**Instruction:** Copy each line below in which the string "management" appears.
[Opening Records for this task section]
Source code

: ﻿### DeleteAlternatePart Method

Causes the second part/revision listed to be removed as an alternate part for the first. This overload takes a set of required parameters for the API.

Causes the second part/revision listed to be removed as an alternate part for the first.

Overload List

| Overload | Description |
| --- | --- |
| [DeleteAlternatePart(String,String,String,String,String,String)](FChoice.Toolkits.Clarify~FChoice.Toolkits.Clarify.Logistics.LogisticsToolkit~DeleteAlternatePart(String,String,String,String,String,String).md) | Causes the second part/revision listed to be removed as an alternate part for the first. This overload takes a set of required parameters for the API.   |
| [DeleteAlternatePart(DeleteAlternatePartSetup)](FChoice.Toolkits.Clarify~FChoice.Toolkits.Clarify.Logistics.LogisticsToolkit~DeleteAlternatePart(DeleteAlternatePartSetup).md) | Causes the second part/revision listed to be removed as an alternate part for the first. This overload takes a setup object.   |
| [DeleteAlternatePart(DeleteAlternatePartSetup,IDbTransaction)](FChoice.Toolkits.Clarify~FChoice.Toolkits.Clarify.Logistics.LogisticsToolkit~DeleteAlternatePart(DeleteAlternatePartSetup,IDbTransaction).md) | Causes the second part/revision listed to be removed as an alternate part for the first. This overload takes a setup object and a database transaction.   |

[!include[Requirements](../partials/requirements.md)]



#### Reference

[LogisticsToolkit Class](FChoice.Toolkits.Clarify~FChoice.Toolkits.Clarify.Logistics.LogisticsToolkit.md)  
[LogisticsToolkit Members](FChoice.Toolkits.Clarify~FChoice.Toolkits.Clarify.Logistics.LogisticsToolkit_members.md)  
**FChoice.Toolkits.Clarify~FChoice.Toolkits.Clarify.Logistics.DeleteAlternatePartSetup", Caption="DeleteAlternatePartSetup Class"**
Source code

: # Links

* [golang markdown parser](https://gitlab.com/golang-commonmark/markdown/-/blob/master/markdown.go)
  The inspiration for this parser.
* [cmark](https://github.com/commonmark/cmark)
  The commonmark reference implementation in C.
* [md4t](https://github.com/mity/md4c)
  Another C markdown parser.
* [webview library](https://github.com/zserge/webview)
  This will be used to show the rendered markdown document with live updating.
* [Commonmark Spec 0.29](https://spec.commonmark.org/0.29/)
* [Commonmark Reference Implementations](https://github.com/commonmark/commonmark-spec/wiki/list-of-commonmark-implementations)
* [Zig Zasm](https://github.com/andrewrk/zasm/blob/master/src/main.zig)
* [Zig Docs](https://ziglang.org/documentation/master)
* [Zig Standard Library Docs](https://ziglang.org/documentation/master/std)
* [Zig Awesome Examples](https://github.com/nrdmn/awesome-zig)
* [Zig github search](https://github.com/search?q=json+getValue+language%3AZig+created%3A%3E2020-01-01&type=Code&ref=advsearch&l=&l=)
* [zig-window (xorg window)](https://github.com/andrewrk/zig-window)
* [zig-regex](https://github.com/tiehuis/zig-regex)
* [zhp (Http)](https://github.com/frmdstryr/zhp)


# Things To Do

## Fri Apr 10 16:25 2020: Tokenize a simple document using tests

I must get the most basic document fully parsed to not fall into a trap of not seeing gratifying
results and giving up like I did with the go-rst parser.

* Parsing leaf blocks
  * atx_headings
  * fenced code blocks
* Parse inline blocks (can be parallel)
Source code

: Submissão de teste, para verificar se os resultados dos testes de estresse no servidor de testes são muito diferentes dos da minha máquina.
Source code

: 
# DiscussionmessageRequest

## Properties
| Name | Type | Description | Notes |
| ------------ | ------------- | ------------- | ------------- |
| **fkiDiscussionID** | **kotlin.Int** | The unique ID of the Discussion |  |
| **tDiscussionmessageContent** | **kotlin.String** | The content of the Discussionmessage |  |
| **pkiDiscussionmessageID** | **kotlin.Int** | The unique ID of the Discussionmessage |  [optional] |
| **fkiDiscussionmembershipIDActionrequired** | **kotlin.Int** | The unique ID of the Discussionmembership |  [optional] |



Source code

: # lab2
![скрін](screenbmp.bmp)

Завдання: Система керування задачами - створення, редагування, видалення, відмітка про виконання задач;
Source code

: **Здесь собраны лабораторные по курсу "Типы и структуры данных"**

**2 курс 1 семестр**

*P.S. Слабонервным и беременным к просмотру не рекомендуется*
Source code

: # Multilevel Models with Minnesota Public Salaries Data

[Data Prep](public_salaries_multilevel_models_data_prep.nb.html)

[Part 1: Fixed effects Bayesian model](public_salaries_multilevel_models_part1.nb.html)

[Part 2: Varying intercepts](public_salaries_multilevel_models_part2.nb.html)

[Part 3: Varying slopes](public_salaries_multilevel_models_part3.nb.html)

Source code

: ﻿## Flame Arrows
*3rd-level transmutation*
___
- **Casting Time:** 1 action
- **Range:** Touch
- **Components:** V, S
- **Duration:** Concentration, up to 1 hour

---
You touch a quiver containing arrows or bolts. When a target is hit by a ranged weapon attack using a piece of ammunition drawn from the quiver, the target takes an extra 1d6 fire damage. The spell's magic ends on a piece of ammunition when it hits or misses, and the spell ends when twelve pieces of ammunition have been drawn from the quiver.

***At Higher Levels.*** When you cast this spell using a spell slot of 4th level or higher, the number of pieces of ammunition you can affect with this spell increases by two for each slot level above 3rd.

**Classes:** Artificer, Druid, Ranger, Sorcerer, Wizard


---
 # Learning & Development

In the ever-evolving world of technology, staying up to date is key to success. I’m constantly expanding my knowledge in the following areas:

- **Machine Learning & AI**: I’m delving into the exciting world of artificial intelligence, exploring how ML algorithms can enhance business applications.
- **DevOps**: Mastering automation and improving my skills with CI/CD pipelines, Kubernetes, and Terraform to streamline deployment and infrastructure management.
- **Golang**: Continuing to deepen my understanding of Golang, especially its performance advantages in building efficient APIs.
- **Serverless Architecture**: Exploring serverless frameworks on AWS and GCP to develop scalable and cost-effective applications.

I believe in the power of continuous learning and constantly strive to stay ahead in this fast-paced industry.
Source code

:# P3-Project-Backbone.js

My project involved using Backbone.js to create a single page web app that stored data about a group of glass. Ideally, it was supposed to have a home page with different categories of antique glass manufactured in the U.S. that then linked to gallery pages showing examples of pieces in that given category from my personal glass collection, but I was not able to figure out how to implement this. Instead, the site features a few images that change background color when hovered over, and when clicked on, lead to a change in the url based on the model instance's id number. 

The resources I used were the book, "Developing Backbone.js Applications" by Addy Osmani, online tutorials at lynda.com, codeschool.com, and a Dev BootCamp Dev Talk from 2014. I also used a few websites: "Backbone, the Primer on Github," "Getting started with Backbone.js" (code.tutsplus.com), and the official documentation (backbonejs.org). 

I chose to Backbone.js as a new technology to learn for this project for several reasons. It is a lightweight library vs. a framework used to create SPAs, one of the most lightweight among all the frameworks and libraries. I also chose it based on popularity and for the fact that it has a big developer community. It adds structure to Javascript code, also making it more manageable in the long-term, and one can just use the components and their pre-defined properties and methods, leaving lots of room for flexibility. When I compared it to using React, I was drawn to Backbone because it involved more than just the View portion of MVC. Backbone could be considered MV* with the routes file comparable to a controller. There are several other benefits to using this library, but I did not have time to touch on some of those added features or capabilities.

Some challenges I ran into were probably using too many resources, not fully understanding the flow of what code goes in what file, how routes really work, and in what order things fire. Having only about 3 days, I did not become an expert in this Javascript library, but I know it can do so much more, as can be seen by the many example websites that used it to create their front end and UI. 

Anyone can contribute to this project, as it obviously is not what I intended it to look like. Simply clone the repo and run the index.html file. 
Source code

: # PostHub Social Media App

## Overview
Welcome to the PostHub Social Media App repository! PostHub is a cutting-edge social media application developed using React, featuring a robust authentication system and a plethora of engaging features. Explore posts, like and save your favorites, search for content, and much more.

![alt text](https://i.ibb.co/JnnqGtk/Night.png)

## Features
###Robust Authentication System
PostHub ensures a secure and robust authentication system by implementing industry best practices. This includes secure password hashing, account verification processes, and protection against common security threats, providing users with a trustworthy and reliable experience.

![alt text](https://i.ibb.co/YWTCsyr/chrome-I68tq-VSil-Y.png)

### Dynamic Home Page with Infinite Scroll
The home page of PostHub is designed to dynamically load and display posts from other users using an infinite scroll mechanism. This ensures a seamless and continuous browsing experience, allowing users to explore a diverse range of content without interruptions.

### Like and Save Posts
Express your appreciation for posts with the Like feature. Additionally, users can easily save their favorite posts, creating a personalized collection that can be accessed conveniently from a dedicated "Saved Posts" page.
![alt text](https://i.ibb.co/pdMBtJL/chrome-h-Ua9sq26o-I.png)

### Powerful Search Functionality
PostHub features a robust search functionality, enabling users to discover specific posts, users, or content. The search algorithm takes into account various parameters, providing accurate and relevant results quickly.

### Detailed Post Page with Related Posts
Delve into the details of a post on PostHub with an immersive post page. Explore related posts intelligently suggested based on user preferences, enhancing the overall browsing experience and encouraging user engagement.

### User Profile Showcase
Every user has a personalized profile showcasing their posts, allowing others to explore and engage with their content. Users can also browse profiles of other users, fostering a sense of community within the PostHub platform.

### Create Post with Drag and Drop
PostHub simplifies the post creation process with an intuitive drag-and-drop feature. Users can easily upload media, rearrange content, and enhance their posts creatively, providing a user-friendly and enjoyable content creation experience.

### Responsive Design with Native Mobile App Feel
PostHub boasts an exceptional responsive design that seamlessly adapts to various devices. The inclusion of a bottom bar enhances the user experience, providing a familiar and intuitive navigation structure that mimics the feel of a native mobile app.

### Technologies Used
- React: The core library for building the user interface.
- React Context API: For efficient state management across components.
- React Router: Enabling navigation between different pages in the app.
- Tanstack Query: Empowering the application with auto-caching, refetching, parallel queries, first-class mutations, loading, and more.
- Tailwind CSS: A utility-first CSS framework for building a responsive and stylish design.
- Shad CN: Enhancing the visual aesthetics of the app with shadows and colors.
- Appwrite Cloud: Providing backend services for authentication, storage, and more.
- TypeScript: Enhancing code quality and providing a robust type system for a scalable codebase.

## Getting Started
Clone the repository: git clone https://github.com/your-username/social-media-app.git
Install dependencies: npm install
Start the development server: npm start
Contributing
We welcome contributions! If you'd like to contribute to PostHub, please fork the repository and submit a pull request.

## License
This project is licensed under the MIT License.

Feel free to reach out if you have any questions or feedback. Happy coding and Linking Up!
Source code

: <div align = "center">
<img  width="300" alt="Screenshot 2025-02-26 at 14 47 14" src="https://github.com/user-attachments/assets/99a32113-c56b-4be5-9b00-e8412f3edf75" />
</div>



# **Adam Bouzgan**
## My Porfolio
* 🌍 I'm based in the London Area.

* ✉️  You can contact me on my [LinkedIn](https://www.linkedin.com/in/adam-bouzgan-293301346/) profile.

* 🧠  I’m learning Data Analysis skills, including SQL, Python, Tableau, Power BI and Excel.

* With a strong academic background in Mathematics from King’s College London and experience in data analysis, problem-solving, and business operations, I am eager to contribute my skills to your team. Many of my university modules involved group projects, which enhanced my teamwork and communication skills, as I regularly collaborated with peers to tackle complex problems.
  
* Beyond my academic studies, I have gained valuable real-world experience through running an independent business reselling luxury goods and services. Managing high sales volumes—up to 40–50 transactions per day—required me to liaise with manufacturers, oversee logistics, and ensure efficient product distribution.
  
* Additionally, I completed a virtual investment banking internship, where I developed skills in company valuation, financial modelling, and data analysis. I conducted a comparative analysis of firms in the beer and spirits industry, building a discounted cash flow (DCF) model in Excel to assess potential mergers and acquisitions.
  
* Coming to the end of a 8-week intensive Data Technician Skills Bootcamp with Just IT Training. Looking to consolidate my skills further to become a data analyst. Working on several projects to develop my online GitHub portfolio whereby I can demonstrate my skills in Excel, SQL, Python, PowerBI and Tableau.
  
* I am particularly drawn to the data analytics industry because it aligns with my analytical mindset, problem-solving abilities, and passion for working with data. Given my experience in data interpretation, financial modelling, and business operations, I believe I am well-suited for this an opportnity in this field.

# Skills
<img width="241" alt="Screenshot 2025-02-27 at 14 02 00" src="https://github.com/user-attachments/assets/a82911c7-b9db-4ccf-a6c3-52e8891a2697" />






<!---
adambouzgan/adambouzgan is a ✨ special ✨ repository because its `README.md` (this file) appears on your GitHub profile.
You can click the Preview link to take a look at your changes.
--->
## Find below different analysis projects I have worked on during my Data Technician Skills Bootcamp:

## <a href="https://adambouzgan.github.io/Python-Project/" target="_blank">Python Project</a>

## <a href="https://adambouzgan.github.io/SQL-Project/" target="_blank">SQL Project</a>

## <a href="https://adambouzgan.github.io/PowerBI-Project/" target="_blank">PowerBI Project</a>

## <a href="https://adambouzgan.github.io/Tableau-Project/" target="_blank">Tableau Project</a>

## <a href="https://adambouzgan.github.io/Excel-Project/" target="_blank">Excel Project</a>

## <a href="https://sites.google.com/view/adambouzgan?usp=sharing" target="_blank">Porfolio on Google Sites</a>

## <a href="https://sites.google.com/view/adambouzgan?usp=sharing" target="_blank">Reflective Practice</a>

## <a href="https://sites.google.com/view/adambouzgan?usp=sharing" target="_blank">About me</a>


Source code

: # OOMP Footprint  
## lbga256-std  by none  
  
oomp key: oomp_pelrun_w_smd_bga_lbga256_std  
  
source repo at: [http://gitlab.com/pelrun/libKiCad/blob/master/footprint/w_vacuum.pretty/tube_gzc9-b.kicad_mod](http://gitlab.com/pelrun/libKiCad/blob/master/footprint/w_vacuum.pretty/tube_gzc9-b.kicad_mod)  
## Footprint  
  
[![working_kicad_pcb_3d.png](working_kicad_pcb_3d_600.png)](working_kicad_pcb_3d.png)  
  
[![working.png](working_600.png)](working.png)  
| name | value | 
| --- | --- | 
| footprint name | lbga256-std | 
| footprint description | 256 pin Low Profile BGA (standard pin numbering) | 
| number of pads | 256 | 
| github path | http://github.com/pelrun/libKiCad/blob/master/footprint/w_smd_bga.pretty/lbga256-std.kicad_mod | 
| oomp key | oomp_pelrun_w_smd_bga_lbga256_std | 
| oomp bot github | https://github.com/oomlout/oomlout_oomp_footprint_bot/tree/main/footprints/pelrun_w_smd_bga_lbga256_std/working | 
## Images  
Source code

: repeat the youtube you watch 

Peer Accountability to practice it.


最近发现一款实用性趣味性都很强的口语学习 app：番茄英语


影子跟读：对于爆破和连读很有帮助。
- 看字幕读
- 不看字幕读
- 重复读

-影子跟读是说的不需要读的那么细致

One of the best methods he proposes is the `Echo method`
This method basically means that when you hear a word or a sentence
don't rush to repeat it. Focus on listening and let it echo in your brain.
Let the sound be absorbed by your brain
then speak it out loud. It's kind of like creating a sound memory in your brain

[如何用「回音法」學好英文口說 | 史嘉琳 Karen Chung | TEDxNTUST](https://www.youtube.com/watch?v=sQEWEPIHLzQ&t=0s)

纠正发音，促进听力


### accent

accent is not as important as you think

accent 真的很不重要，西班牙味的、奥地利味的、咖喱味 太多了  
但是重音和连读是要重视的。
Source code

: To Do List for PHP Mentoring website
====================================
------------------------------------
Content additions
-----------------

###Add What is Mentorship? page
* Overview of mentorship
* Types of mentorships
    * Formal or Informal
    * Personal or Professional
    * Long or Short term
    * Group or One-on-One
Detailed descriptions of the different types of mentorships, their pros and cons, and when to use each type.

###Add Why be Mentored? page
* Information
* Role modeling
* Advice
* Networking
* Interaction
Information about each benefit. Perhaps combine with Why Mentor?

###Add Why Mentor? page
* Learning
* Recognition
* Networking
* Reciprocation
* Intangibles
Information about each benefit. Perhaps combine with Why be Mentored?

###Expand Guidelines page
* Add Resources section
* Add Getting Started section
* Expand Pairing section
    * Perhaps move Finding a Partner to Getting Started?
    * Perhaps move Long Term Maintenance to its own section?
[Closing Records for this task section]
**Response to this exercise:**
- **DevOps**: Mastering automation and improving my skills with CI/CD pipelines, Kubernetes, and Terraform to streamline deployment and infrastructure management.
- React Context API: For efficient state management across components.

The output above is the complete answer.